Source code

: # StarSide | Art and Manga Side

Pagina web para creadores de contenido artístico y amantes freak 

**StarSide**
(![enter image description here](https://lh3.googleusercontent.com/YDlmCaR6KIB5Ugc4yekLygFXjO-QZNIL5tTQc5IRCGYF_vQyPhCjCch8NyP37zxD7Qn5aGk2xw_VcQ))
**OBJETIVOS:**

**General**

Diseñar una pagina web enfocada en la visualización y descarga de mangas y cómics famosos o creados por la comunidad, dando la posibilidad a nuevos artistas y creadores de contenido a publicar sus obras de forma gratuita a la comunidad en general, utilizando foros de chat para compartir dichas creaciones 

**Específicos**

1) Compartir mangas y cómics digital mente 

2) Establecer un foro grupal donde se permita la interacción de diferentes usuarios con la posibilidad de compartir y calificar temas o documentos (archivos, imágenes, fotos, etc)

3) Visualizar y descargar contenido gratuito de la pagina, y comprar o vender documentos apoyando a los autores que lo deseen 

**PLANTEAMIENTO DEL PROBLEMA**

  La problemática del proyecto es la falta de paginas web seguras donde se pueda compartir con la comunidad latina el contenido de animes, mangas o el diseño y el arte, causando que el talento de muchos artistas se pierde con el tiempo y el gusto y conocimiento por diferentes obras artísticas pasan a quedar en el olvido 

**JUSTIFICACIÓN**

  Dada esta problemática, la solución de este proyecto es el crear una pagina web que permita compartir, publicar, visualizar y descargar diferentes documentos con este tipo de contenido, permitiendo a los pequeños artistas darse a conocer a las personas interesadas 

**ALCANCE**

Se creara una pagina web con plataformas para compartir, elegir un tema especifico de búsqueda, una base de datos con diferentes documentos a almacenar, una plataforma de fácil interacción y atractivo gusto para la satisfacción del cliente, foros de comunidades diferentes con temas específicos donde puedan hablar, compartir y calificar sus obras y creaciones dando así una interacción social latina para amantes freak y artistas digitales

===============

Copy out every line of the data in which the word "latina" is found.

### Expected answer
  La problemática del proyecto es la falta de paginas web seguras donde se pueda compartir con la comunidad latina el contenido de animes, mangas o el diseño y el arte, causando que el talento de muchos artistas se pierde con el tiempo y el gusto y conocimiento por diferentes obras artísticas pasan a quedar en el olvido 
Se creara una pagina web con plataformas para compartir, elegir un tema especifico de búsqueda, una base de datos con diferentes documentos a almacenar, una plataforma de fácil interacción y atractivo gusto para la satisfacción del cliente, foros de comunidades diferentes con temas específicos donde puedan hablar, compartir y calificar sus obras y creaciones dando así una interacción social latina para amantes freak y artistas digitales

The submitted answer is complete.